• [About this exercise] Range to reproduce from the entries below: the line with "ring mcp: (99, 92)", the line with "middle pip: (705, 449)", and every line in between. Give them exactly and give nothing else.

• [Provided records]
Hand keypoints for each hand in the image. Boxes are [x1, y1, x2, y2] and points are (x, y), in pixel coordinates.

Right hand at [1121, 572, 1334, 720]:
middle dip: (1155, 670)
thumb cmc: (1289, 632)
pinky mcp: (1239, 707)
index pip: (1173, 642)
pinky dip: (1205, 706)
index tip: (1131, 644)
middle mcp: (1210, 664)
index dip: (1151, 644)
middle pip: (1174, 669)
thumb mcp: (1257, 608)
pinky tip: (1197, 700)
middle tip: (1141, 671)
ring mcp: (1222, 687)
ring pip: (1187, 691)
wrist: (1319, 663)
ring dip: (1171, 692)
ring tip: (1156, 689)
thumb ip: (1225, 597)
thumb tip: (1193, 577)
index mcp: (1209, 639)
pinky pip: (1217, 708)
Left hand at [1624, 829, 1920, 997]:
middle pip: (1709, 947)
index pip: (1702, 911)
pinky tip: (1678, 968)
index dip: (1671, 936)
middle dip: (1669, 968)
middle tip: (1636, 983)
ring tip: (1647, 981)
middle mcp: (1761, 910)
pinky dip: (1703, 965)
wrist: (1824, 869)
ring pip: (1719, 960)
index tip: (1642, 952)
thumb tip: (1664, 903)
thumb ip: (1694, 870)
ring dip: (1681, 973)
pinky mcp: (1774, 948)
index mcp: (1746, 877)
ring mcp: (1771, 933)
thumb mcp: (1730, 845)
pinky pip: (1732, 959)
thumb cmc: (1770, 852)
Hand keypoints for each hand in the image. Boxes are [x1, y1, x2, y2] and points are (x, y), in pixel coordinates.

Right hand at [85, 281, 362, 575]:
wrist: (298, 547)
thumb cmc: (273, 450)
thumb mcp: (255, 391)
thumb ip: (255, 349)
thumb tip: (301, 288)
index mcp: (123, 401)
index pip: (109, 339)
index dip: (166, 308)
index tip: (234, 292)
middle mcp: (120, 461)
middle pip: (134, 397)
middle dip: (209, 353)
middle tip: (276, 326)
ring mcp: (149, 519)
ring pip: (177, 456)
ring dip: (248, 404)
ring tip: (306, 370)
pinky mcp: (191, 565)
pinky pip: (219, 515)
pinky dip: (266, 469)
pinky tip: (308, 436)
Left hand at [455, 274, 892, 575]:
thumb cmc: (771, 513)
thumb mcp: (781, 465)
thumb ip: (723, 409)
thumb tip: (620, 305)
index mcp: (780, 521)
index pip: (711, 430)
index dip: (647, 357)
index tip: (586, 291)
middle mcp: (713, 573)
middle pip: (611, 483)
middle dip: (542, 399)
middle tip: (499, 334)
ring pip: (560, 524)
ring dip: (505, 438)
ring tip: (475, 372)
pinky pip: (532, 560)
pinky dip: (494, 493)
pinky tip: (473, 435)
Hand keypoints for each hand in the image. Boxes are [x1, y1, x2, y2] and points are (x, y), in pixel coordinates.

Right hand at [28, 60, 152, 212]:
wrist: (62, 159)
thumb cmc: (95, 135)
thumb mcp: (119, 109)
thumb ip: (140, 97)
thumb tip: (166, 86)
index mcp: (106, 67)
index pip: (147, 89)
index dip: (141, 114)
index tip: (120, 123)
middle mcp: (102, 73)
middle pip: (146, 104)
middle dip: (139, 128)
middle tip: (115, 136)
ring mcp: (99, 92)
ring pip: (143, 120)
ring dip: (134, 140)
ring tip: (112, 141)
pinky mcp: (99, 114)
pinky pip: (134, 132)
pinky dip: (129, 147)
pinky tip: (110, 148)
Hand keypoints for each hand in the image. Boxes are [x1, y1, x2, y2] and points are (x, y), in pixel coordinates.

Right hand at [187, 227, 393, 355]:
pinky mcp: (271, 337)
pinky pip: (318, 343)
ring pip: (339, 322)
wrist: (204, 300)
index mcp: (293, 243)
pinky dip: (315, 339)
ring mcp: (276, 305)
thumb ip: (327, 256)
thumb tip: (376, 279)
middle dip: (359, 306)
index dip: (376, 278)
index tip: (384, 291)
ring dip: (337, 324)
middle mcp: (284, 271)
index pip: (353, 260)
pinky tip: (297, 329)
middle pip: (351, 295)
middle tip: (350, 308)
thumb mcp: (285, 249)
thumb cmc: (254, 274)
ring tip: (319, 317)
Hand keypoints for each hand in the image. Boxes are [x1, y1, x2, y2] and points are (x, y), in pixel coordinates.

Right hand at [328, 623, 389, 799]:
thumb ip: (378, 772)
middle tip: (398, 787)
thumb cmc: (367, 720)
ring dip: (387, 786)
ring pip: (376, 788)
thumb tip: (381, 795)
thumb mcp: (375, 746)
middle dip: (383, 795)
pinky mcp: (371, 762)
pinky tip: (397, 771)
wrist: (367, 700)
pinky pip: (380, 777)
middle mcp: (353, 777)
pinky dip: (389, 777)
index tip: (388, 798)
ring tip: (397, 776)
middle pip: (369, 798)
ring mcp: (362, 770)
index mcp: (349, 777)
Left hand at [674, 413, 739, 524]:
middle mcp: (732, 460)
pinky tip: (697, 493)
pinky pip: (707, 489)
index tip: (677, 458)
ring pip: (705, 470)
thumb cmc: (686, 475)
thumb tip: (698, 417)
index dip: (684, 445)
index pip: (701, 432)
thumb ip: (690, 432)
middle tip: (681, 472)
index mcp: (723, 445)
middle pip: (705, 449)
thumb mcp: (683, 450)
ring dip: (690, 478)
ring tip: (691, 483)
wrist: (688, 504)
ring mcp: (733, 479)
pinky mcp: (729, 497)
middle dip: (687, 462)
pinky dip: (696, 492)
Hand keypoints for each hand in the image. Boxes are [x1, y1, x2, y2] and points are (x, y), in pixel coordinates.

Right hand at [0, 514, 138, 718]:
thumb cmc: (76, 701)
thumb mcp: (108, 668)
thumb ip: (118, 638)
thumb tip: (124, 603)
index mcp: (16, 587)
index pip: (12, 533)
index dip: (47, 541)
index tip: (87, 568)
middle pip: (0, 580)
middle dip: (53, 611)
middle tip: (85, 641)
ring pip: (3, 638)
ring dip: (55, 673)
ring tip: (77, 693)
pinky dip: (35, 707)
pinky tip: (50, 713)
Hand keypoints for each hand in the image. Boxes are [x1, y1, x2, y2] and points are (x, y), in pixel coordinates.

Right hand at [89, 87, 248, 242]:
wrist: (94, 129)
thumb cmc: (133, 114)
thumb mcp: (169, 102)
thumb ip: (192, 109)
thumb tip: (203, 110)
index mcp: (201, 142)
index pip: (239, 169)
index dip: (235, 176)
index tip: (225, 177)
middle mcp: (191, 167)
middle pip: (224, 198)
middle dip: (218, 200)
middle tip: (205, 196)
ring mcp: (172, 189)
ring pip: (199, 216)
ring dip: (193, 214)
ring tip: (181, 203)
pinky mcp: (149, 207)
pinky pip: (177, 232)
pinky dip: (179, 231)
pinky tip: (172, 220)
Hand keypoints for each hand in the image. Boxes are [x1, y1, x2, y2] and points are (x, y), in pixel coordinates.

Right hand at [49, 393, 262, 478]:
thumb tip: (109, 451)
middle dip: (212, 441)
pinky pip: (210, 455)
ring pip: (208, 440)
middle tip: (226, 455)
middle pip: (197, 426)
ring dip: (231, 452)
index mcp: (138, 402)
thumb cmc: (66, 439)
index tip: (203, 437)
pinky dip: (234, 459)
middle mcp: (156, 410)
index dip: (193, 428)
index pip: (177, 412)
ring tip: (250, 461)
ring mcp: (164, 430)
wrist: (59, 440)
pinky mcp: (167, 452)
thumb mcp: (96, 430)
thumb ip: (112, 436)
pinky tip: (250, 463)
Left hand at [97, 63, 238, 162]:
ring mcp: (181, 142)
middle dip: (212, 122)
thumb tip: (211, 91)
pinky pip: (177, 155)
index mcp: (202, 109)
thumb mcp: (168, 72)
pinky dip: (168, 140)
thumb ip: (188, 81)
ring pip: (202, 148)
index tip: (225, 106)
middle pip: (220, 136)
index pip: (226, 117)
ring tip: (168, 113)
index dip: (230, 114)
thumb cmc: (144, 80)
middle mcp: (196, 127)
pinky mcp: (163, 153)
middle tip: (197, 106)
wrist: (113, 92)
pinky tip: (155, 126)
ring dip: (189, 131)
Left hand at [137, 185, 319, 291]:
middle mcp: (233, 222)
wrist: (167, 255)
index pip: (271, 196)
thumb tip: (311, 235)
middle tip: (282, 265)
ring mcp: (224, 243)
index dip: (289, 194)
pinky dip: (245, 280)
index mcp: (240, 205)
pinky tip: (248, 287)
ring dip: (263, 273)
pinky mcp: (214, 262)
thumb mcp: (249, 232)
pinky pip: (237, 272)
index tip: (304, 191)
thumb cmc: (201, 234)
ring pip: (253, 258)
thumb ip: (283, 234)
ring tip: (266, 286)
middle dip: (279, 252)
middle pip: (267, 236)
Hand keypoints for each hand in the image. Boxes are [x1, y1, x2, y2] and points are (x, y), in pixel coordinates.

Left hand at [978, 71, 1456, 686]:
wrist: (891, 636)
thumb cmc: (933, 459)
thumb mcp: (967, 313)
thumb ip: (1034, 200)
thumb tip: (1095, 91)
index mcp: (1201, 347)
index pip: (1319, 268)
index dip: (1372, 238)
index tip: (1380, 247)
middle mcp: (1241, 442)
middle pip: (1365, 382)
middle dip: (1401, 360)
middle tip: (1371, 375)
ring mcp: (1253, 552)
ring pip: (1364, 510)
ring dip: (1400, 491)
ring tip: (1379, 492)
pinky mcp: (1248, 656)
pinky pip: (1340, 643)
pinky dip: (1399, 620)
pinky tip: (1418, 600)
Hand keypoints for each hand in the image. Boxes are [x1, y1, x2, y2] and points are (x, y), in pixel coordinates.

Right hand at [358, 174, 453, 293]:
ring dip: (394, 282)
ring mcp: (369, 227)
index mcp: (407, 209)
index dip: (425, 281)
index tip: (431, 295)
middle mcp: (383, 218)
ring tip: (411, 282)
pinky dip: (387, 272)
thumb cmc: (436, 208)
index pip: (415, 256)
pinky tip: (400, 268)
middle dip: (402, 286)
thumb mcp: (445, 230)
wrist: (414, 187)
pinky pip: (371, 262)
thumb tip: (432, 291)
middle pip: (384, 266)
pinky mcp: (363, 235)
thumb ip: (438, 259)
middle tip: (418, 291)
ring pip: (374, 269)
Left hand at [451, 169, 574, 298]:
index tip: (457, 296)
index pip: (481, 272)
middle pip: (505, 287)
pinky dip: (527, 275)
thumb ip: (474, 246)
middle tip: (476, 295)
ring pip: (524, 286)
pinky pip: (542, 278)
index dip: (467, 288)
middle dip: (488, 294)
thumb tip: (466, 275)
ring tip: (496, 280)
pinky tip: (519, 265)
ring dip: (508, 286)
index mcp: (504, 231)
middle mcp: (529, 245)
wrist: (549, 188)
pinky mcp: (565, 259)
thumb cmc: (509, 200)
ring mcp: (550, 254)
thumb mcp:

• [Task solution]
ring mcp: (99, 92)
ring pip: (143, 120)
ring dip: (134, 140)
ring tip: (112, 141)
pinky mcp: (99, 114)
pinky pip: (134, 132)
pinky dip: (129, 147)
pinky tip: (110, 148)
Hand keypoints for each hand in the image. Boxes are [x1, y1, x2, y2] and points are (x, y), in pixel coordinates.

Right hand at [187, 227, 393, 355]:
pinky mcp: (271, 337)
pinky pip: (318, 343)
ring pip: (339, 322)
wrist: (204, 300)
index mcp: (293, 243)
pinky dip: (315, 339)
ring mcp: (276, 305)
thumb ip: (327, 256)
thumb tip: (376, 279)
middle dip: (359, 306)
index dip: (376, 278)
index tip: (384, 291)
ring dip: (337, 324)
middle mcp: (284, 271)
index pip: (353, 260)
pinky tip: (297, 329)
middle pip: (351, 295)
middle tip: (350, 308)
thumb mcp: (285, 249)
thumb cmc: (254, 274)
ring tip: (319, 317)
Hand keypoints for each hand in the image. Boxes are [x1, y1, x2, y2] and points are (x, y), in pixel coordinates.

Right hand at [328, 623, 389, 799]:
thumb ip: (378, 772)
middle tip: (398, 787)
thumb cmc: (367, 720)
ring dip: (387, 786)
ring pip: (376, 788)
thumb tip: (381, 795)
thumb mcp: (375, 746)
middle dip: (383, 795)
pinky mcp: (371, 762)
pinky tip: (397, 771)
wrist: (367, 700)
pinky pip: (380, 777)
middle mcp: (353, 777)
pinky dip: (389, 777)
index tip: (388, 798)
ring tip: (397, 776)
middle pip: (369, 798)
ring mcp: (362, 770)
index mcp: (349, 777)
Left hand at [674, 413, 739, 524]:
middle mcp: (732, 460)
pinky tip: (697, 493)
pinky pip: (707, 489)
index tip: (677, 458)
ring pip: (705, 470)
thumb cmc: (686, 475)
thumb tip: (698, 417)
index dip: (684, 445)
index pip: (701, 432)
thumb ip: (690, 432)
middle tip: (681, 472)
index mcp: (723, 445)
middle pip: (705, 449)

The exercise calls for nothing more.